Me desperté, gritando horrorizado en medio de la noche Creo que fue el frío la causa de mis sueños. Di una vuelta por la habitación buscando prendas de vestir y mantas y me acosté para dormir de nuevo.
No lo conseguí. Era un hombre, y Hombre era una criatura desgraciada que sólo por una serie de accidentes, por trepar a los árboles y bajar otra vez, por descubrir el fuego y hacer uso de herramientas, había construido un cerebro. Era una burla de la naturaleza que vivía sin propósito determinado, brutalmente, y que sabía que tenía que morir. Ahora, tendido en la obscuridad, veía negro todo en la vida.
Mis coberturas suplementarias me calentaban suavemente, y esto hizo variar mis pensamientos.
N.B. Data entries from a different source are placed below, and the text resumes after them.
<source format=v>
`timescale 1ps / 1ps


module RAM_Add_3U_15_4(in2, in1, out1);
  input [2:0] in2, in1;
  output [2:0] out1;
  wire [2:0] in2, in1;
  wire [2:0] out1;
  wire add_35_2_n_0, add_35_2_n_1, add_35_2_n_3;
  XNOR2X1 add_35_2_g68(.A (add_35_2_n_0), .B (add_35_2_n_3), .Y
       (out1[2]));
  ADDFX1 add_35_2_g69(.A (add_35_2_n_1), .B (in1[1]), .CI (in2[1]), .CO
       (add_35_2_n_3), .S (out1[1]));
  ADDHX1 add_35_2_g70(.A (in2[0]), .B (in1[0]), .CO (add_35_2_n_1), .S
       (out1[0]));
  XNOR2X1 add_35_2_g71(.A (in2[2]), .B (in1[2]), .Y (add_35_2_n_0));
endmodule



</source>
Supongamos, pensaba, que el hombre no hubiese trepado por los árboles. Supongamos que no hubiese descubierto el fuego, que nunca hubiese existido nada parecido al Hombre en la Tierra. ¿Ningún ser hubiese llegado a la conciencia de sí mismo, como yo lo era, ni del universo que le rodeaba? ¿Las estrellas y los planetas habrían rodado en sus órbitas para siempre, desconocidos y sin que nadie los hubiese tenido en cuenta, sin que ningún ojo los contemplara maravillado? Puede que fuera porque sabía que iba a morirme que pensaba estas tonterías.
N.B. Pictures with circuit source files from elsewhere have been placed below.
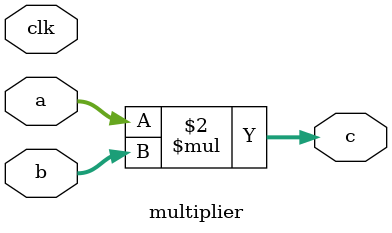
<source format=v>
module multiplier(a,b,c,clk);
  input [2:0] a;
  input clk;
  input [2:0] b;
  output reg [4:0]c;
  
  always @(*)
    begin
      c = a*b;
    end
endmodule



</source>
Sin embargo, me parecía contemplar un misterio. El hombre era la única criatura que tenía conciencia de sí mismo. Era la única cosa viviente que inquiría su puesto en el Universo, que tenía dioses y esperanzas para más allá de su muerte. Sin el Hombre sería exacto decir que el mismo universo no tenía razón de existir. En este caso, en efecto, sería insensato y sin objeto.
Podía pensarse que, todo esto, eran extraños pensamientos de un moribundo arrojado en una ruina sobre un planeta extraño. Pero, para mí, no carecían de sentido.
Seguramente era el calor, los abrigos suplementarios los que lo habían producido. Sólo esto podía explicar el desbordamiento de comodidad que experimentaban, a la vez, mi cuerpo y mi espíritu. ¿Qué importaba, qué podía importar que yo hubiese descubierto que, si el hombre no hubiese entrado en la existencia siguiendo un camino (trepando a los árboles, encendiendo fuego) podía haberlo hecho siguiendo cualquier otro? ¿De qué me servía haber descubierto una Naturaleza repentinamente tan activa que podía vivir con una fuerza que condujera, atravesara y superara todos los obstáculos? ¿De qué me servía que concibiera la vida, en este o cualquier otro planeta, interrumpida, como parte de un proceso que no estaba en mi mano resolver?
Me encontraba extendido entre mis propios escombros, con sólo ciento cincuenta días de vida por delante, confinado y embrutecido, sin esperanzas, y condenado a terminar, seguramente, en una locura completa.
Luego me dormí, con la dulce inocencia de un chiquillo, sin pesadillas, y bien a mis anchas.